No it's not "common knowledge that women lie about their age when dating".

When I'm dating, if and when I find out she's lied, that's all I need to hear to know she's not relationship material.

That's only happened a few times to me, I've found most women I meet to be honest and they post their true ages.

Why do you feel the need to justify your lying by making up a statistic that women always lie about their ages?

It would be like saying "I robbed a bank but thats ok because most people rob banks".

Your attitude and self rationalization is worse than the actual lying, you don't seen to feel at all bad about it!

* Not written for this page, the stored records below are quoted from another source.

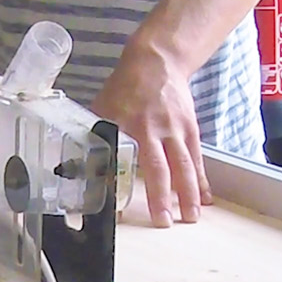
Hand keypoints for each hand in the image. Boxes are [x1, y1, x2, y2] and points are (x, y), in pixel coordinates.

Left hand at [92, 44, 213, 226]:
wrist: (157, 61)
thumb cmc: (126, 87)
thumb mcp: (103, 106)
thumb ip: (94, 134)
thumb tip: (76, 165)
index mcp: (126, 123)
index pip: (121, 159)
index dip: (119, 184)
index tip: (118, 209)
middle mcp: (152, 128)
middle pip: (158, 167)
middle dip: (161, 196)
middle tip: (163, 221)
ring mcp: (174, 129)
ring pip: (183, 165)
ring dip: (188, 193)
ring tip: (191, 216)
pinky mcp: (190, 128)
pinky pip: (196, 158)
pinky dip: (201, 179)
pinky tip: (205, 198)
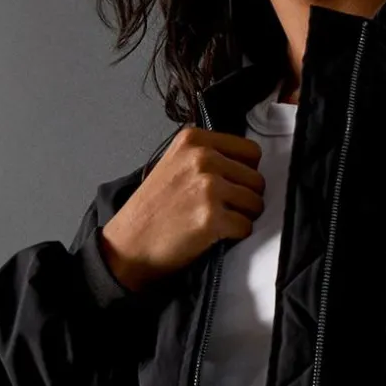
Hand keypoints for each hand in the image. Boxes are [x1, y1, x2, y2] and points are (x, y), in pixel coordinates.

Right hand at [99, 126, 264, 290]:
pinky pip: (247, 227)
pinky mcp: (211, 217)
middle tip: (220, 209)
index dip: (246, 173)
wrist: (128, 245)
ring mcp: (208, 187)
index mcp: (194, 140)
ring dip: (242, 216)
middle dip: (245, 197)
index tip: (230, 185)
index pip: (251, 151)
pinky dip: (235, 235)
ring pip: (256, 203)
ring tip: (216, 221)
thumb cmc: (152, 209)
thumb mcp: (175, 163)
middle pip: (257, 179)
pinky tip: (213, 235)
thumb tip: (248, 165)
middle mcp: (202, 158)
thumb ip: (208, 156)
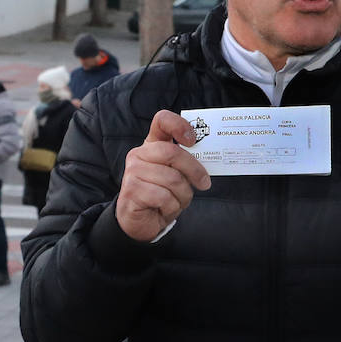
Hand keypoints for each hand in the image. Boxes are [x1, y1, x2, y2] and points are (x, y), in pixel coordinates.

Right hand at [116, 110, 210, 241]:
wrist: (141, 221)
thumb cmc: (162, 194)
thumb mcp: (176, 175)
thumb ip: (186, 163)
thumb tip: (209, 160)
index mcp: (152, 145)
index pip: (162, 120)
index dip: (180, 125)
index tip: (192, 141)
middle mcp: (139, 154)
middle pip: (172, 152)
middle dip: (194, 170)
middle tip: (204, 183)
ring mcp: (133, 172)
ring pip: (172, 179)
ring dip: (182, 195)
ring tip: (177, 201)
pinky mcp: (132, 190)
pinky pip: (163, 197)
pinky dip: (171, 207)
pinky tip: (164, 209)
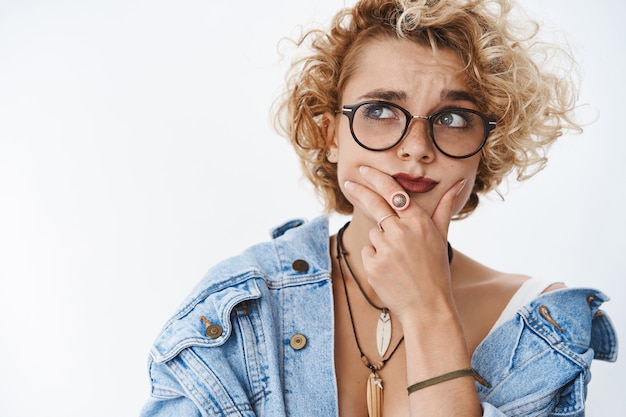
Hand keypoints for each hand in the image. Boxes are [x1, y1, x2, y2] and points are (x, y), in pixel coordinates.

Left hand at [343, 165, 465, 321]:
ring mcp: (385, 248)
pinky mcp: (372, 264)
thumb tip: (457, 184)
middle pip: (374, 204)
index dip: (376, 178)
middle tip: (348, 182)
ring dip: (381, 240)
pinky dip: (375, 257)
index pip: (393, 192)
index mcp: (419, 223)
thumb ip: (443, 208)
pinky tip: (390, 269)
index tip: (364, 170)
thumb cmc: (435, 271)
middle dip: (360, 190)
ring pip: (374, 232)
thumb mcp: (441, 238)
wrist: (427, 307)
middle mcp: (401, 232)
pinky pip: (368, 250)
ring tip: (398, 259)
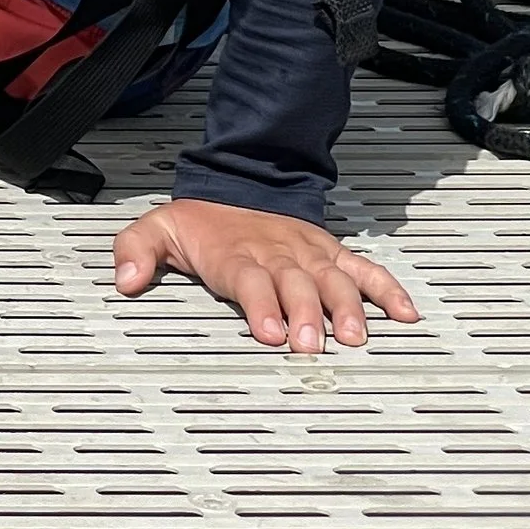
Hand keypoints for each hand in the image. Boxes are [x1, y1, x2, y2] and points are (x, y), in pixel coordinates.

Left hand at [113, 197, 418, 352]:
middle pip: (295, 285)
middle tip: (312, 345)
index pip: (250, 279)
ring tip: (356, 336)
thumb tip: (124, 278)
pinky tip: (405, 314)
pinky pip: (365, 271)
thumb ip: (136, 250)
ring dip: (346, 308)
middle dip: (305, 316)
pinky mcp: (332, 255)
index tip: (268, 330)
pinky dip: (388, 291)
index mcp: (237, 254)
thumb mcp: (159, 228)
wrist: (239, 183)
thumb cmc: (203, 223)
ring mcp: (308, 255)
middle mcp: (277, 255)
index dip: (260, 304)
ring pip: (333, 280)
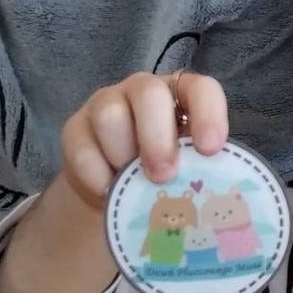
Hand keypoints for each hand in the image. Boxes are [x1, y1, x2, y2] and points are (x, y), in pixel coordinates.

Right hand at [59, 69, 229, 208]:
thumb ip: (201, 171)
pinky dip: (96, 174)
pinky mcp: (76, 129)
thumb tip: (217, 204)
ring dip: (123, 154)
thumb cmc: (166, 172)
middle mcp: (143, 91)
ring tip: (133, 183)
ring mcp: (106, 105)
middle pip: (148, 93)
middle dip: (157, 137)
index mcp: (182, 95)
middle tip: (164, 175)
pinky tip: (108, 193)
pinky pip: (80, 145)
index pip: (200, 89)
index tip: (210, 149)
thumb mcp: (188, 168)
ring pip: (110, 113)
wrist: (117, 187)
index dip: (208, 114)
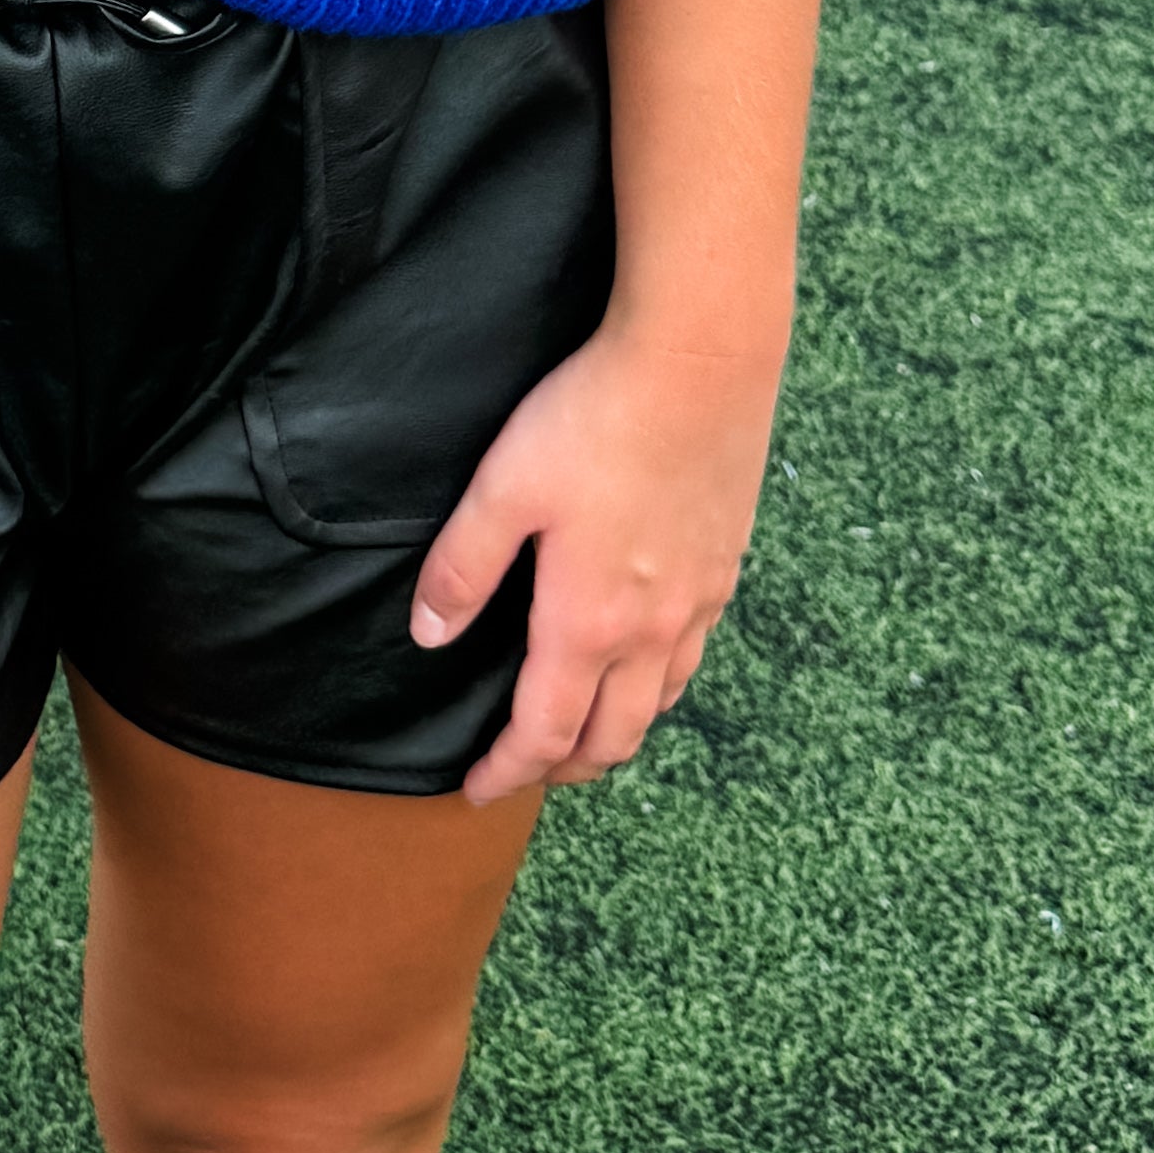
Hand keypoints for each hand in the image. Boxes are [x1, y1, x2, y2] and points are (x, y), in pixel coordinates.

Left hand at [411, 316, 780, 800]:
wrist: (699, 362)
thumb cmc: (594, 419)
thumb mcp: (503, 488)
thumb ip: (463, 568)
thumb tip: (428, 636)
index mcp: (587, 622)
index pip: (544, 732)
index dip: (507, 770)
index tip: (476, 790)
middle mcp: (651, 630)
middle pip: (612, 738)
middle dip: (566, 768)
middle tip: (528, 770)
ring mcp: (697, 602)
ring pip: (660, 705)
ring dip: (617, 733)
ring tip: (581, 730)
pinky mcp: (724, 567)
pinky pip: (692, 657)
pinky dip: (660, 686)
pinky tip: (642, 661)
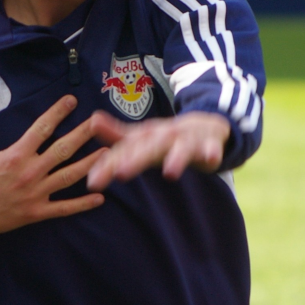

To answer your question, tell her you lied and deal with the aftermath however she sees fit.


----------



## wiigirl (Jun 14, 2012)

OneLoveXo said:


> Seriously, 2 years is nothing. Just explain why you lied. I honestly don't think she will fuss over the two years. Women live typically on average seven years longer than man, so if you think about it you will just get to be longer together


This...









_Posted via Mobile Device_


----------



## PBear (Nov 16, 2010)

It's ok. Problem is already solved. He's no longer with this woman, and is looking for advice on their online dating sites. Because obviously, the problem is the sites and their clientele, not his lack of acceptance of who he is.

C
_Posted via Mobile Device_


----------



## WorkingOnMe (Mar 17, 2012)

lostandfound2012 said:


> im actually quite shocked at the responses from a community that is meant to be supportive.
> 
> you dont know my past or what ive been through or how things are, then you have the audacity to judge. that is immature there, not me.
> you do realise that you arent "perfect" yourselves yes? so please, dont be hypocritical.
> ...


Actually you were looking for people to support and condone your lying and immature behavior. No, that isn't what this website is about.


----------



## kindi (Apr 28, 2012)

WorkingOnMe said:


> Actually you were looking for people to support and condone your lying and immature behavior. No, that isn't what this website is about.


ESPECIALLY when he posts this:



lostandfound2012 said:


> she just was a hypocrite and lied about a few things which I then found out about.


So... SHE was a liar and a hypocrite but it's ok for him to lie about his age because "women always do it".


----------



## user79 (Aug 7, 2012)

Age is only a number! If she loves you, she will understand. But there is no need for lies like this If you are confident in yourself, then who cares about what others think about a 2 year age difference?


----------